- _Supplied data_
※ ※ ※

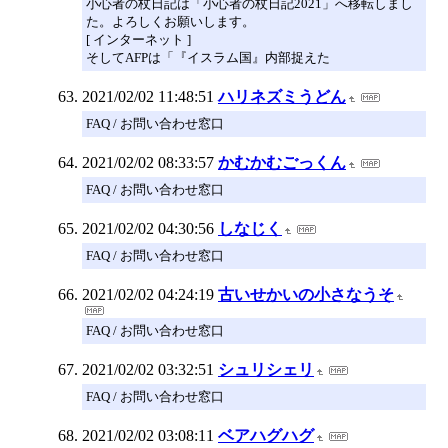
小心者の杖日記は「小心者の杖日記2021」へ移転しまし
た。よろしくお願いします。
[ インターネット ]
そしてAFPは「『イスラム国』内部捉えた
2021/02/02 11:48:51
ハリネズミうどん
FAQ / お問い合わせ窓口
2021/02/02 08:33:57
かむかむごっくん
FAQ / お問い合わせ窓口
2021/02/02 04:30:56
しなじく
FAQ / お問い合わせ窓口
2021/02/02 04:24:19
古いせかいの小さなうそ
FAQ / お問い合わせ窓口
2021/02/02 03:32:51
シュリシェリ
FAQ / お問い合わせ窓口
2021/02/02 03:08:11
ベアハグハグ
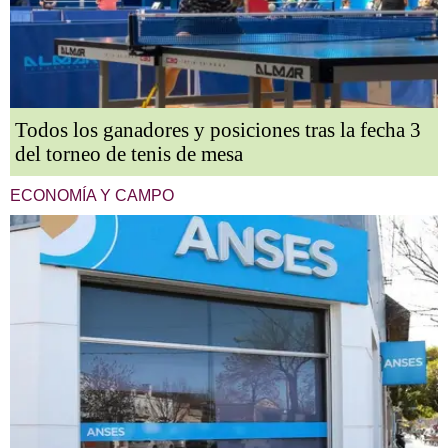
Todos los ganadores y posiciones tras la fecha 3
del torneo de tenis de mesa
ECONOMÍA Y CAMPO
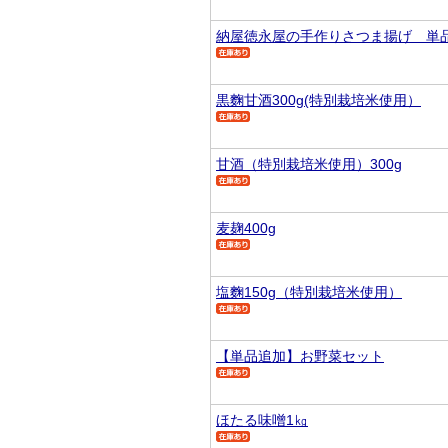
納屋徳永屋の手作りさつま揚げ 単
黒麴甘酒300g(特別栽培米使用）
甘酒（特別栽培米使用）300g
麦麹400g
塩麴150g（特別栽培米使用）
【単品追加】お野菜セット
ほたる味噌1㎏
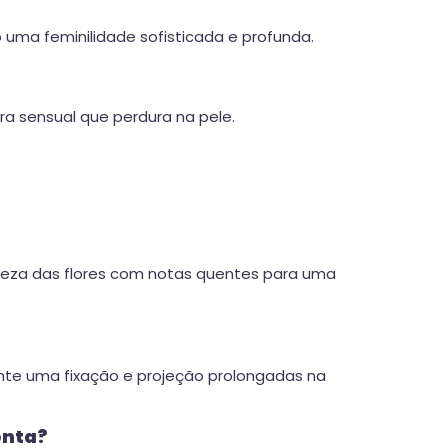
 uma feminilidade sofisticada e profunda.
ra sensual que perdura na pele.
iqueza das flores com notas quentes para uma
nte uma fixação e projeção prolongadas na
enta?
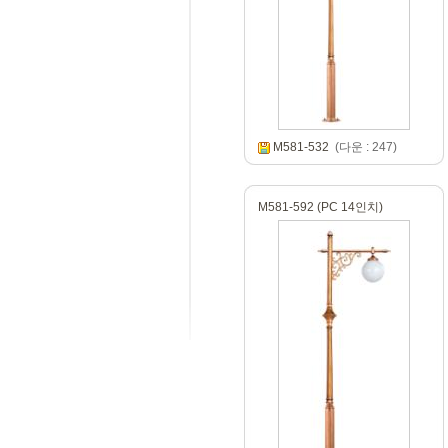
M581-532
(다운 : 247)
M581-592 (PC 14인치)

※ ※ ※

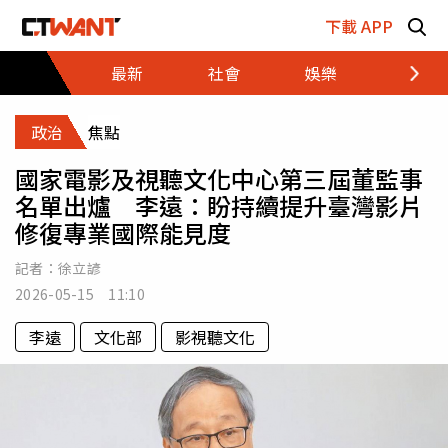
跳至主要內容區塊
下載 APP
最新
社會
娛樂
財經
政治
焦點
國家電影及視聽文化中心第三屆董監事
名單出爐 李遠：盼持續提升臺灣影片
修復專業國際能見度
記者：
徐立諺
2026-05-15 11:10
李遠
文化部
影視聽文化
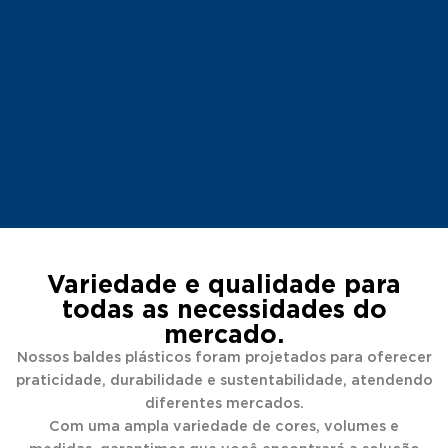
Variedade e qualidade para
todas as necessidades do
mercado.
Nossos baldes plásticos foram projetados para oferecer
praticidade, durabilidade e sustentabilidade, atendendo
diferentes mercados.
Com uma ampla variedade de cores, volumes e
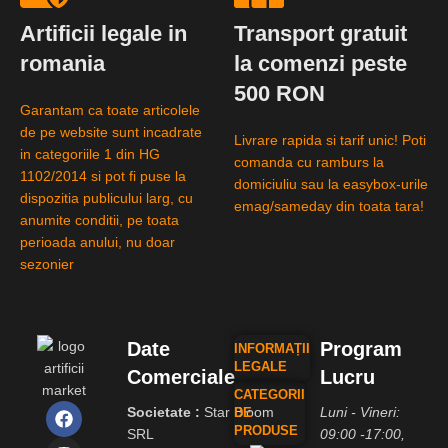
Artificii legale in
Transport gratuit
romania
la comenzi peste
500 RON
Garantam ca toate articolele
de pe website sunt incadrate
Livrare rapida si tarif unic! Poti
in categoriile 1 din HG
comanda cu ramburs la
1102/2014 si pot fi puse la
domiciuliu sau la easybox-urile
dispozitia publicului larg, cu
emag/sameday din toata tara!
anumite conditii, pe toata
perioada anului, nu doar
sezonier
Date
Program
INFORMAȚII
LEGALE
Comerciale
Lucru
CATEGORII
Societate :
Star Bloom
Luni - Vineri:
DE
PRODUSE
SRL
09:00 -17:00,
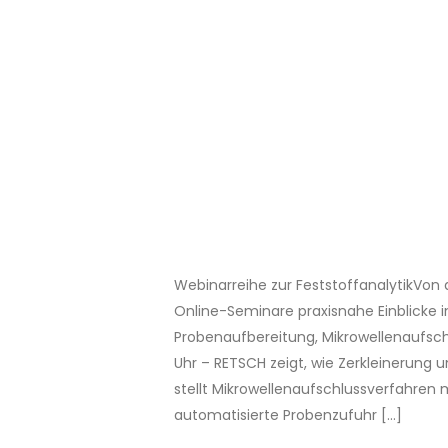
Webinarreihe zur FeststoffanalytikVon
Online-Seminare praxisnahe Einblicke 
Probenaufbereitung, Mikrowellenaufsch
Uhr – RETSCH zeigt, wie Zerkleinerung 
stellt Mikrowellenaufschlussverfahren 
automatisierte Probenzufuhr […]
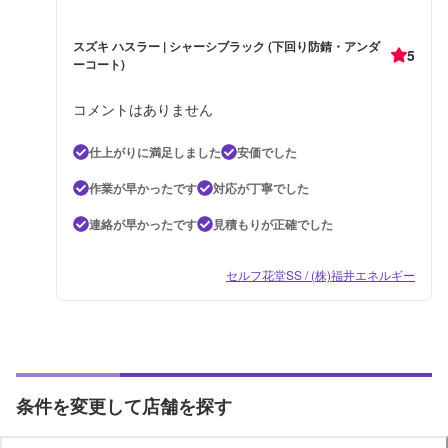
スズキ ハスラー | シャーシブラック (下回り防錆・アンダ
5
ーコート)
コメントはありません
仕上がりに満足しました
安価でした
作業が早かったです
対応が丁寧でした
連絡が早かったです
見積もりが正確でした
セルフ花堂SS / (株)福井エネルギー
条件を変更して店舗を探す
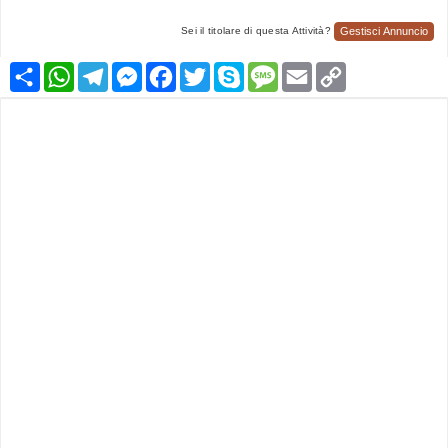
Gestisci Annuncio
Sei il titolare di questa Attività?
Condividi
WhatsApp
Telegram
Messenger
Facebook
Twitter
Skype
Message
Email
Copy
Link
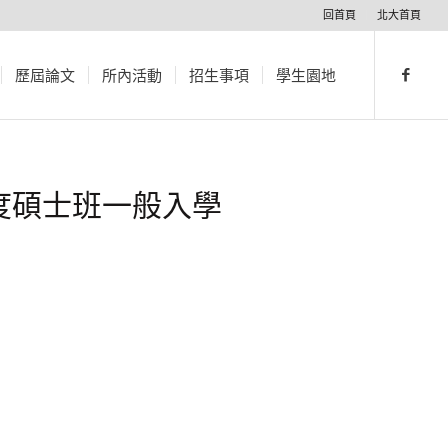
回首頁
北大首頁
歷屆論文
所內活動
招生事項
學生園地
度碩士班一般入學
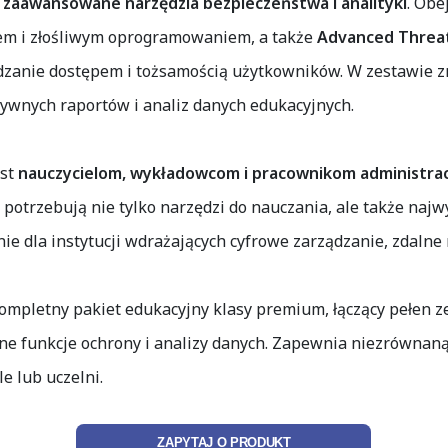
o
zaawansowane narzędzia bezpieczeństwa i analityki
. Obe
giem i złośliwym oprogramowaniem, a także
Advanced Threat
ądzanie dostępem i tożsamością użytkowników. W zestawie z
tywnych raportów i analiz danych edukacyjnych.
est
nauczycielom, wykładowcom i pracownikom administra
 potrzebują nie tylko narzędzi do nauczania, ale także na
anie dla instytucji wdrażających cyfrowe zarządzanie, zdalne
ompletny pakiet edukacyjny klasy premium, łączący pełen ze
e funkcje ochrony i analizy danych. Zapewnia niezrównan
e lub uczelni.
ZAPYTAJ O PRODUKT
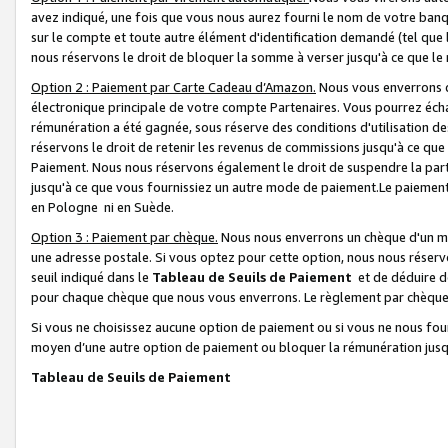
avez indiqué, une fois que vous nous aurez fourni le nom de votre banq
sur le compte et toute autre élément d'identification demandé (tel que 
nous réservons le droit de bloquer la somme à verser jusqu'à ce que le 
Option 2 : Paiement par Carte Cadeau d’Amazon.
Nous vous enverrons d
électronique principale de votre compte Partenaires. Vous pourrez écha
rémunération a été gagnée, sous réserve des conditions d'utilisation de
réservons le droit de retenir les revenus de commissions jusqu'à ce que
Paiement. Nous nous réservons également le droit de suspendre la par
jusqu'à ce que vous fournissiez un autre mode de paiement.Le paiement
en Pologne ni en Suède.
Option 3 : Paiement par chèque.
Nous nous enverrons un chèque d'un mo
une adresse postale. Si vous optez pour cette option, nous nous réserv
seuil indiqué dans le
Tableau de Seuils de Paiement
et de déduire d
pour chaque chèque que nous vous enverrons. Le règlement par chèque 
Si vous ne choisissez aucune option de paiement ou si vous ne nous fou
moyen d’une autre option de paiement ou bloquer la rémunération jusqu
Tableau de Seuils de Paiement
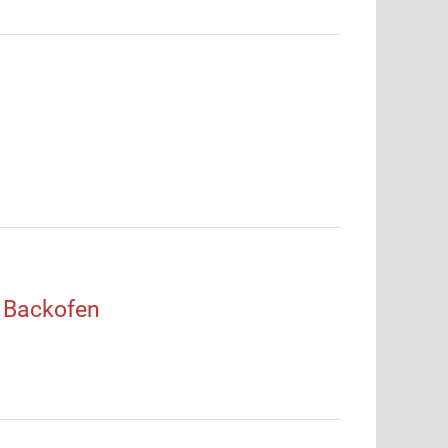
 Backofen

※ ※ ※

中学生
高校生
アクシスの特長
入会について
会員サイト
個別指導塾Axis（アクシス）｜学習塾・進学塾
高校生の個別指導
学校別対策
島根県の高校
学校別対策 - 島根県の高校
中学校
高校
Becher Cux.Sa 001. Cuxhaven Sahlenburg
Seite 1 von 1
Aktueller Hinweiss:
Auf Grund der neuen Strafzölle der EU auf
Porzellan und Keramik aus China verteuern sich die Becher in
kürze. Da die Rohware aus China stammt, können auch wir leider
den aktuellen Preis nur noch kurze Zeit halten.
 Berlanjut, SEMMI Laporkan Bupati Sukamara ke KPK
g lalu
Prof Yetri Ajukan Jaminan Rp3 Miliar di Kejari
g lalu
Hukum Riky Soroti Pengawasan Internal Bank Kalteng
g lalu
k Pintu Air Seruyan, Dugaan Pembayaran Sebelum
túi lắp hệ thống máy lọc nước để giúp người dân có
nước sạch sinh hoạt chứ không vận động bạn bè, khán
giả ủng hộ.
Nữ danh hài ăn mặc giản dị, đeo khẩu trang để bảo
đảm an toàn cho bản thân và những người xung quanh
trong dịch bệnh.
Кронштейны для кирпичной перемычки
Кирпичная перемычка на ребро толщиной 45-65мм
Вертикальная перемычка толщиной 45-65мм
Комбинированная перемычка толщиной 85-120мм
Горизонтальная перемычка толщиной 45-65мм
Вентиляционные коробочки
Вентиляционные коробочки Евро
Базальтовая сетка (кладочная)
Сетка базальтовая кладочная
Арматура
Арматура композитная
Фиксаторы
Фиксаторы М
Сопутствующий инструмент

※ ※ ※

- _Your goal_
Using the material above, copy every line in which the string "特別栽培米使用" occurs.

- _Problem solution_
黒麴甘酒300g(特別栽培米使用）
甘酒（特別栽培米使用）300g
塩麴150g（特別栽培米使用）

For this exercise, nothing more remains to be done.